When you buy your new home in Nanaimo, you want to make sure you are getting the best possible value for your money. Once you start exploring the options, you start to hear the terms ‘buyer’s market’, ‘seller’s market’ or ‘balanced market’ being tossed around. It is easy to get a general sense of what the terms mean: a buyer’s market means conditions are favourable for buyers to get their homes at a lower price, a seller’s market allows sellers to sell at a higher price, and balanced markets are balanced. When you start looking for a house, you should first understand if the market is conducive to the goals at hand. Taking the temperature of the market right at the start is very important - a buyer’s market is ‘cold’ and a seller’s market is ‘hot’.
Let us now understand the concepts in detail:
A seller’s market occurs when there are more potential buyers than homes or when there is a shortage of housing. Because of this shortage, sellers will often see several people competing to buy their property which will drive up the price of their property. This is a favourable situation for the sellers as they will get a great price for their homes. In this situation, buyers will have to pay more to beat out the competition.
A seller’s market would have an upward trend in home prices. Buyers will have to pay more to buy a property. Homes will sell quickly in a seller’s market so you see a decrease in the average number of days the home is on the market. You may even get multiple offers on the same homes. In a seller’s market, the buyer is inclined to bend to the seller’s demands. You may even see serious buyers often willing to pay more than list price. You may see buyers asking for fewer repairs and going for closings as per the seller’s desired timelines.
A buyer’s market is just the opposite of a seller’s market. A buyer's market happens when you have more supply than demand. It is when there are more homes for sale than buyers or there is a surplus in housing. This is an ideal situation for buyers because they can get a great deal. In a buyer's market, sellers may have to sell their homes at a lower price than the price they are expecting for their homes. They may even have to resort to staging and incentives to beat the competition and sell their homes.
A buyer’s market will see a downward trend in home prices. The houses may be listed on the market for a longer period because sellers may have to wait to receive the offer they are willing to accept. Since there is an excess of homes available, sellers are unlikely to get multiple offers for their property. In a buyer’s market, the sellers are often willing to negotiate.
A balanced market happens when there is the same number of homes for sale as there are buyers. This may seem to be a hypothetical situation as the number of homes for sale and the number of buyers available cannot be the same in any market at any given point of time.

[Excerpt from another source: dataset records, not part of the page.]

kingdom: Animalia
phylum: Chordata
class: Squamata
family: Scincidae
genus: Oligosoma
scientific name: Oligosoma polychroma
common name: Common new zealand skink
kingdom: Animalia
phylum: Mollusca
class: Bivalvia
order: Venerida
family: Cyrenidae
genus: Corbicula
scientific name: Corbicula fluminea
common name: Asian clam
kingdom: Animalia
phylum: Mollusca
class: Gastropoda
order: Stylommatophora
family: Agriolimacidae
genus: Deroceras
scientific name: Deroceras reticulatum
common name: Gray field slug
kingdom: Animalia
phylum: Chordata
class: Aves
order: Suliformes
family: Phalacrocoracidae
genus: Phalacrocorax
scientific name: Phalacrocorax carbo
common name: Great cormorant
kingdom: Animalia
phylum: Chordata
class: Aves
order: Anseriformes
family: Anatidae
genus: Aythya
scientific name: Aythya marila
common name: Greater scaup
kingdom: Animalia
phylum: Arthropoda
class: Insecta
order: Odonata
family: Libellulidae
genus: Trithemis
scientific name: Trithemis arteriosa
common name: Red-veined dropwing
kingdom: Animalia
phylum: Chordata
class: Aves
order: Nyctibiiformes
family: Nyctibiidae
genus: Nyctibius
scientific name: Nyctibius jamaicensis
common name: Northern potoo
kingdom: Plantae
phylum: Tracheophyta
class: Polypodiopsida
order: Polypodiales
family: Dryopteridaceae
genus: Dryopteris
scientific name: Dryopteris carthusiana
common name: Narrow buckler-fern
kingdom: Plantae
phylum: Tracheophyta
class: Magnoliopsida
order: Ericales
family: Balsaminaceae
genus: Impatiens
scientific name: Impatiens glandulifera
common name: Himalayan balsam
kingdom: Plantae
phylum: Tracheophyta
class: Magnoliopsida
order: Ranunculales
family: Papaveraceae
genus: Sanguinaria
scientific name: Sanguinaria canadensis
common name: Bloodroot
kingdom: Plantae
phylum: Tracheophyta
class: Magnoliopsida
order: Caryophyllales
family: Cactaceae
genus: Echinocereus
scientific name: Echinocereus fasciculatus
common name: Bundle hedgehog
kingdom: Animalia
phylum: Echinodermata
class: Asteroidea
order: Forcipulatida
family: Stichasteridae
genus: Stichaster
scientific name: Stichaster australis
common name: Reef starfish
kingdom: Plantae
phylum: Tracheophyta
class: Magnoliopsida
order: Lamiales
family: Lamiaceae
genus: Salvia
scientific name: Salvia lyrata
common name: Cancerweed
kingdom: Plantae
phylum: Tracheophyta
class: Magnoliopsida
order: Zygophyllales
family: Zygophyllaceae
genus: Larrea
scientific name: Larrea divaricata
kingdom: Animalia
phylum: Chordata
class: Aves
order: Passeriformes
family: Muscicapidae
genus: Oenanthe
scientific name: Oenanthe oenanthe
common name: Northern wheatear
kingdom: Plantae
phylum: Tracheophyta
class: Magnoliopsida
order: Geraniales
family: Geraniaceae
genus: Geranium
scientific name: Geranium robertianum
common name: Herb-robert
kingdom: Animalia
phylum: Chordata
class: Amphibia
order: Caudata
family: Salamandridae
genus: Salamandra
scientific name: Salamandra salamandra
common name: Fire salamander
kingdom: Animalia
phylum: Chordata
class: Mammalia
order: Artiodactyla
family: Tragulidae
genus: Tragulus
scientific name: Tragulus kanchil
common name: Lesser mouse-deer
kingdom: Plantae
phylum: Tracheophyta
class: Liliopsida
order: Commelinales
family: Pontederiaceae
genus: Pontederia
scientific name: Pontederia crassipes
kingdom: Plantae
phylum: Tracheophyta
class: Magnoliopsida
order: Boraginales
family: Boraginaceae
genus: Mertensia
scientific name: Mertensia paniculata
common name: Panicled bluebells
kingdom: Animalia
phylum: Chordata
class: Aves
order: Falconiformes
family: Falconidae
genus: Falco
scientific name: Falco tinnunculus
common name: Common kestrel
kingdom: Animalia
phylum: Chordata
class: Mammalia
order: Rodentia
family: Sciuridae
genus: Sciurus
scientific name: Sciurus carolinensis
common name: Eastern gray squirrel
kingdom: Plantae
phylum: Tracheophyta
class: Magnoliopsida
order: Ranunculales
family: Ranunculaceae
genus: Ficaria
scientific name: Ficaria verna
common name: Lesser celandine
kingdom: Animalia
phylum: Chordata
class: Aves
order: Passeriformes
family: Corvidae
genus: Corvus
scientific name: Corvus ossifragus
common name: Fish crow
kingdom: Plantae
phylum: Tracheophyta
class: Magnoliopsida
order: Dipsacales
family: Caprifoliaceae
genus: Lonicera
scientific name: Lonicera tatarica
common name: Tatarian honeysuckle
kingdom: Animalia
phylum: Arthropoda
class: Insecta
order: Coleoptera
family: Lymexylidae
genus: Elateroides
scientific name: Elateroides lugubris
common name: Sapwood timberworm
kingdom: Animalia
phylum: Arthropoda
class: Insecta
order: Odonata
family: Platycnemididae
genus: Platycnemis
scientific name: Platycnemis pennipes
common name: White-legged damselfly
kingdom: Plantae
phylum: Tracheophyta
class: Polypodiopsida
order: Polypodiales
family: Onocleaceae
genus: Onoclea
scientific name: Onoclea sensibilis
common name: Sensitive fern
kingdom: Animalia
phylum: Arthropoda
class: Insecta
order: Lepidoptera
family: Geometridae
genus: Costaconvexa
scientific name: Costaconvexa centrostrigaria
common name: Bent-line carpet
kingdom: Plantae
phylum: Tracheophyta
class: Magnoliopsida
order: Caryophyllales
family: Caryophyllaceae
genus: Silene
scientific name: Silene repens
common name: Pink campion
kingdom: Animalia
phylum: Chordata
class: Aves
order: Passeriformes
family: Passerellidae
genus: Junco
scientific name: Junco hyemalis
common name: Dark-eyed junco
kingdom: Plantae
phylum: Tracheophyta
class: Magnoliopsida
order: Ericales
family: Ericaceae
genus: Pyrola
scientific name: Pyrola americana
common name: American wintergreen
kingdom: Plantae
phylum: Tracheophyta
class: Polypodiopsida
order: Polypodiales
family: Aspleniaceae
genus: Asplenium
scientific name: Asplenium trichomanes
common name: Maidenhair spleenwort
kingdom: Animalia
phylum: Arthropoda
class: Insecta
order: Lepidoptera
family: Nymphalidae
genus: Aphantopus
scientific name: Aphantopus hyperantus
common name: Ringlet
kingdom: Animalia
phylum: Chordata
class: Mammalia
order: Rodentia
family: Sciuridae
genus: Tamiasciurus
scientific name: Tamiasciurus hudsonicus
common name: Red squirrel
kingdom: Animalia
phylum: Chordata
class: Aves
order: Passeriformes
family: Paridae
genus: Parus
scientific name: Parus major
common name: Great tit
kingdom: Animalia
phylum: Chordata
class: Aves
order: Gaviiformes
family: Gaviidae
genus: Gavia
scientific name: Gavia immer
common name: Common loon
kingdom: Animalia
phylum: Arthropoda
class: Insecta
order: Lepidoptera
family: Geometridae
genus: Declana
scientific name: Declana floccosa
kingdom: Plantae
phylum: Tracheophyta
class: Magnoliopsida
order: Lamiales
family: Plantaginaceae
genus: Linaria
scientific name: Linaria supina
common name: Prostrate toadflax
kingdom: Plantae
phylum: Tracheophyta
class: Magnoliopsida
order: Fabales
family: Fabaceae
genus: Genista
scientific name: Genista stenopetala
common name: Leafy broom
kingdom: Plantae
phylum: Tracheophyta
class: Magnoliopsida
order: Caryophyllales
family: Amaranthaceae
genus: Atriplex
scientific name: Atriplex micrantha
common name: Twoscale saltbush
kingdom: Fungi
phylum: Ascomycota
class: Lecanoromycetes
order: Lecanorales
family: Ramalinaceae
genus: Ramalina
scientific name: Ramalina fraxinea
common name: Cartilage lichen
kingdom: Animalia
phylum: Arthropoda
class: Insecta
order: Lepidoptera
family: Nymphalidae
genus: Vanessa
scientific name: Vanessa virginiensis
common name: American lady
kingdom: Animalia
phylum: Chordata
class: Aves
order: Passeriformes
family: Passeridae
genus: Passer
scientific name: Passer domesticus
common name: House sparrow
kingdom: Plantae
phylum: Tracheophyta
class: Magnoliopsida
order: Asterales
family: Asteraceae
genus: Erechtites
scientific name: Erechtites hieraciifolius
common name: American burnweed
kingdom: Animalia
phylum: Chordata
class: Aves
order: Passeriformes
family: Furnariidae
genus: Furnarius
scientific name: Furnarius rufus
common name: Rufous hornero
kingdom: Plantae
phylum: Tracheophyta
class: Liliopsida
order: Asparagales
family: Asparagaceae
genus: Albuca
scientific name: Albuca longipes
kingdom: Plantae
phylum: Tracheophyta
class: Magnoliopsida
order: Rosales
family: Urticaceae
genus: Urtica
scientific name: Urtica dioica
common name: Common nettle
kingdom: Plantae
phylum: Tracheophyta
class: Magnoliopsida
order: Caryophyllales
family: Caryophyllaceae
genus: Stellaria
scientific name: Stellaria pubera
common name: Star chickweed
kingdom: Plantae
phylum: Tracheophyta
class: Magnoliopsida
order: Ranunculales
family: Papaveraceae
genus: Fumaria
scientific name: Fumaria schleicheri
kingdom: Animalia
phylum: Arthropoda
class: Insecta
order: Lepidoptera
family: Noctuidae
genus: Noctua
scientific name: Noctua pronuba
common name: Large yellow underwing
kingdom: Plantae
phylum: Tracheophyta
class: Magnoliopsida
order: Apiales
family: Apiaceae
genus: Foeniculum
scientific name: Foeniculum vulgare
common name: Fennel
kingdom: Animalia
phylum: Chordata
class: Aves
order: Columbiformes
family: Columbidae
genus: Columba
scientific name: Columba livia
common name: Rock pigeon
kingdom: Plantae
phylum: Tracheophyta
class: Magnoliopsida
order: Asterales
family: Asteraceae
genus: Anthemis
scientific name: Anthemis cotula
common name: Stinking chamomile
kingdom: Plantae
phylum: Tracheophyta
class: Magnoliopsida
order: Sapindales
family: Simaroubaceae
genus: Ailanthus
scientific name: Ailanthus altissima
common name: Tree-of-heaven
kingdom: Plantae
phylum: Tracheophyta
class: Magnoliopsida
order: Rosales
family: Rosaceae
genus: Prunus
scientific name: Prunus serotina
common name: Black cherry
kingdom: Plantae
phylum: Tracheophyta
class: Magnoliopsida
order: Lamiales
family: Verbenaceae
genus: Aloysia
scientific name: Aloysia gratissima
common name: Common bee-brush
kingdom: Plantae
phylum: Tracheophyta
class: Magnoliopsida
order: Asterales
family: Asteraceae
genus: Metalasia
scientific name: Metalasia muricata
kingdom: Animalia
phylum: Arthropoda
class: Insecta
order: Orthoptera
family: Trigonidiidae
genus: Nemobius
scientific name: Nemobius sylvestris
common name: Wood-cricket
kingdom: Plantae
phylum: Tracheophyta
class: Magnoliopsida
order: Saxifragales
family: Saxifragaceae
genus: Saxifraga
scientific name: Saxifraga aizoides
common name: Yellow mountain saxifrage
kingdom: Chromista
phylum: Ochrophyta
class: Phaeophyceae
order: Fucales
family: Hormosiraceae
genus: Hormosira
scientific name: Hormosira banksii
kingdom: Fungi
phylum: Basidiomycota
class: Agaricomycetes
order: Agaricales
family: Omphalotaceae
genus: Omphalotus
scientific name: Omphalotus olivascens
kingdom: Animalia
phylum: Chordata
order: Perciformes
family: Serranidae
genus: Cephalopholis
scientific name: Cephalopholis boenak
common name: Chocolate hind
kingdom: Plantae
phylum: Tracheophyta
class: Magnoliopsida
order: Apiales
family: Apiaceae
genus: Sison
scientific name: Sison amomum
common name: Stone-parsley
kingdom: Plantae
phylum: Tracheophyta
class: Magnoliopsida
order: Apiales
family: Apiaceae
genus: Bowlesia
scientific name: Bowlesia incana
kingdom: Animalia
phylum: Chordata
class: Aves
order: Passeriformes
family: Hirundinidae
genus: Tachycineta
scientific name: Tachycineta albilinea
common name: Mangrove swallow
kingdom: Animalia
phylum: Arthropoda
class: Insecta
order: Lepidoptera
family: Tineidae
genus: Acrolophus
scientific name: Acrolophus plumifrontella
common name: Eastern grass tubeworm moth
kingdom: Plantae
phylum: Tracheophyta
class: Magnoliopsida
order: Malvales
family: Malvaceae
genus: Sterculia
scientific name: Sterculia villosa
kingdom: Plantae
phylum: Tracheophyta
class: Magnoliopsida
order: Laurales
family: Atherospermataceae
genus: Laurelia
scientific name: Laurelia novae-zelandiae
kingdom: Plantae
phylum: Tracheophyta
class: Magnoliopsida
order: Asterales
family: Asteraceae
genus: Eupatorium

Months’ Supply of Inventory or MSI:
MSI is the simplest indicative factor of whether we are in the buyer’s market or seller’s market. Months’ supply of inventory refers to the number of months it would take for the current inventory of homes on the market to sell given the current sales pace. The inventory typically refers to the number of homes actively for sale in a particular market. If the inventory in a particular market is low, it is most likely a seller's market.
It is important to remember that even within the same country or the same province, there can be several different markets. The trends might even change and a buyer's and seller's markets don't last forever. You need to study the current housing market you are interested in, to understand if it is a buyer's market or a seller's market. For the most part, life is good if you are a buyer in the buyer’s market and a seller in the seller’s market.